ENTRIES SHOWN: Begin

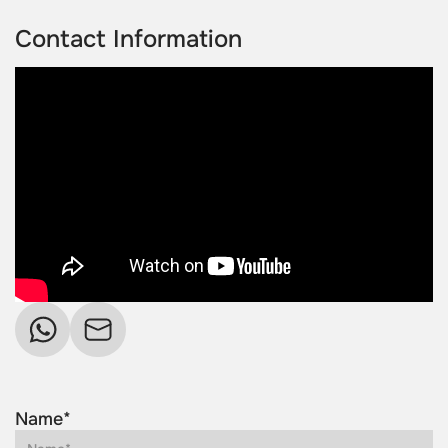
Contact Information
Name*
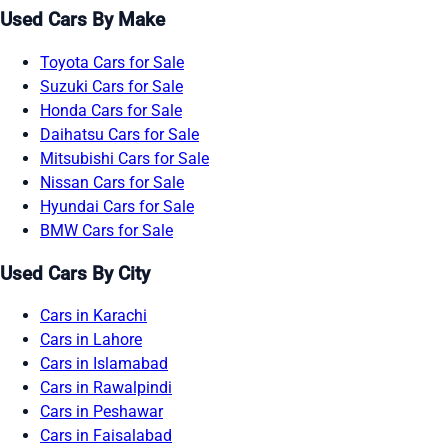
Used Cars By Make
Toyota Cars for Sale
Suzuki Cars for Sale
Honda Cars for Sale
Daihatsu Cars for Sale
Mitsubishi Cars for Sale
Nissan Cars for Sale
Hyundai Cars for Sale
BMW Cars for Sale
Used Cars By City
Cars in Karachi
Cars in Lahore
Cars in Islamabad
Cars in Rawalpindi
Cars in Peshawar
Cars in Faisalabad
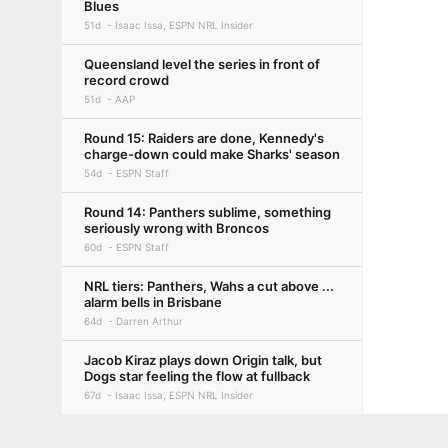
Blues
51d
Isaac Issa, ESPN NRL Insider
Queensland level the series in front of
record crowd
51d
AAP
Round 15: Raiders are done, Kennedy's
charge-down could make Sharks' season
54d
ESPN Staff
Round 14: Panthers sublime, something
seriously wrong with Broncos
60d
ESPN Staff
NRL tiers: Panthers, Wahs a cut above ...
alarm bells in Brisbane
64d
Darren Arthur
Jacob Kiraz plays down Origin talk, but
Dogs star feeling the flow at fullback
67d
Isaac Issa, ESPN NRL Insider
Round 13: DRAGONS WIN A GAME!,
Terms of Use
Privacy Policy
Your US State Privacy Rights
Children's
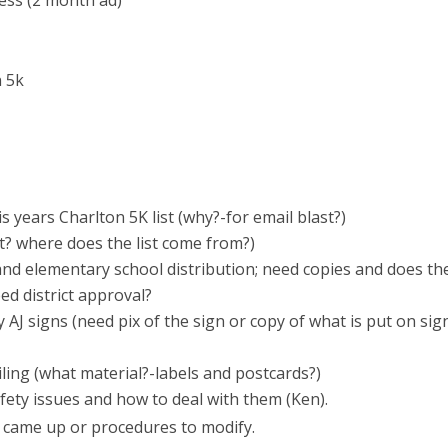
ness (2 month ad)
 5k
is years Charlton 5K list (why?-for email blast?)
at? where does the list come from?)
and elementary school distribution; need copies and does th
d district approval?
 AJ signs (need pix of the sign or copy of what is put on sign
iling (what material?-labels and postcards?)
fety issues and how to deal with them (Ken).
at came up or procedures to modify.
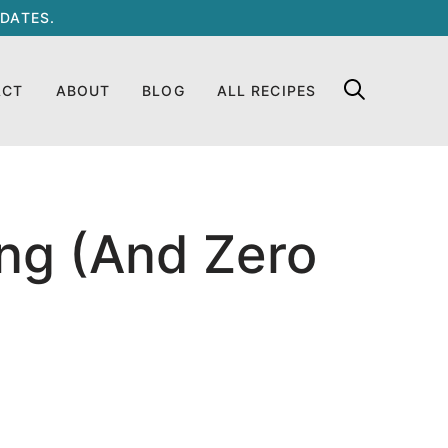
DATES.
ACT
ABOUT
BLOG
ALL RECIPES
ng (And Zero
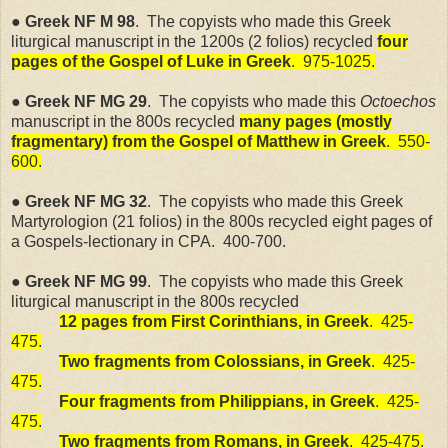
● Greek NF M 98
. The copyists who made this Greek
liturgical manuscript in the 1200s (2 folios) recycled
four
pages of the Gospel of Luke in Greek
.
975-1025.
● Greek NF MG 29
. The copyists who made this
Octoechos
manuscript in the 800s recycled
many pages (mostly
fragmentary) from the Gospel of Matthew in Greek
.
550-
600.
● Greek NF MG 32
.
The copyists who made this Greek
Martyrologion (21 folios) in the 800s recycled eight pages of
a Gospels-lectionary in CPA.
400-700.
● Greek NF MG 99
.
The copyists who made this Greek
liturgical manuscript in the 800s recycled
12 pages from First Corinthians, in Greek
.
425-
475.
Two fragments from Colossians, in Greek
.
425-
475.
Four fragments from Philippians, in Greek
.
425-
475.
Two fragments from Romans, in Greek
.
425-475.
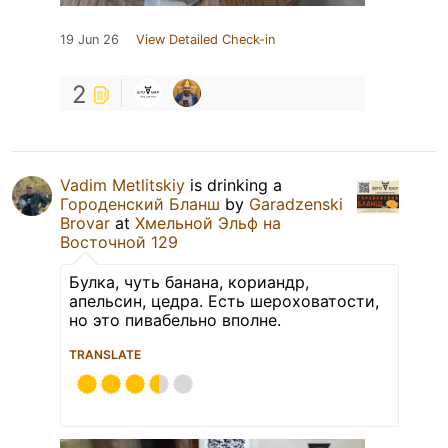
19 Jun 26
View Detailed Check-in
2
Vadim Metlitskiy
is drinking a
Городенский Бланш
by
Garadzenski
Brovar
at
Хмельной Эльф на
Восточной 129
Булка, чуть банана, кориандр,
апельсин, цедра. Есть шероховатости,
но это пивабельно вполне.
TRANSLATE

ENTRIES SHOWN: End
ENTRIES SHOWN: Begin

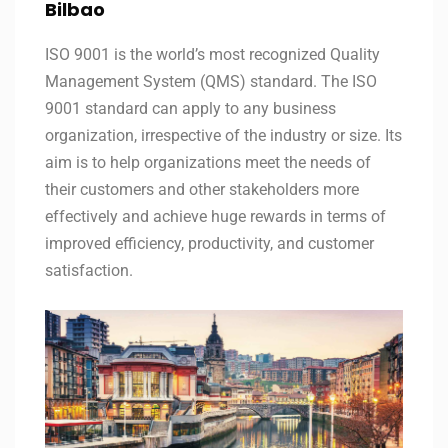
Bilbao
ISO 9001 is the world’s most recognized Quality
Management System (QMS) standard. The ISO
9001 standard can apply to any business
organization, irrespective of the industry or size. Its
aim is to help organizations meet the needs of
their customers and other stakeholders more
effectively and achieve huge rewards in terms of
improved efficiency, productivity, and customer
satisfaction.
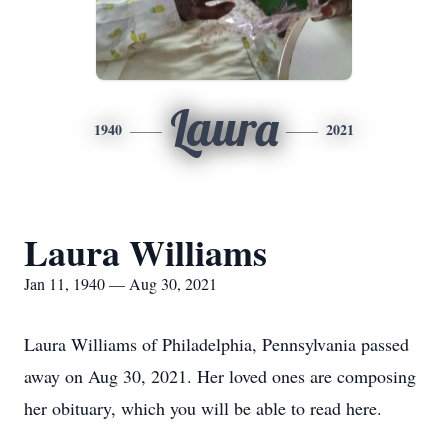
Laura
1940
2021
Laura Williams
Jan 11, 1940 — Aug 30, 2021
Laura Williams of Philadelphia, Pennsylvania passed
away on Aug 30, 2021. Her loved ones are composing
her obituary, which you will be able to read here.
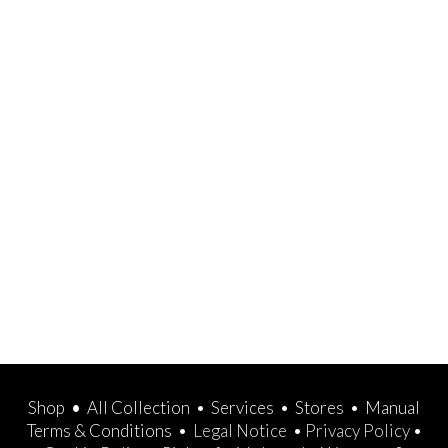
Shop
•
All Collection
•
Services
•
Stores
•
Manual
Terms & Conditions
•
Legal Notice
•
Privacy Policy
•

ENTRIES SHOWN: End

[WORK TASK] The lines above that hold the word "does" are the ones to copy.

[YOUR RESPONSE]
at? where does the list come from?)
and elementary school distribution; need copies and does th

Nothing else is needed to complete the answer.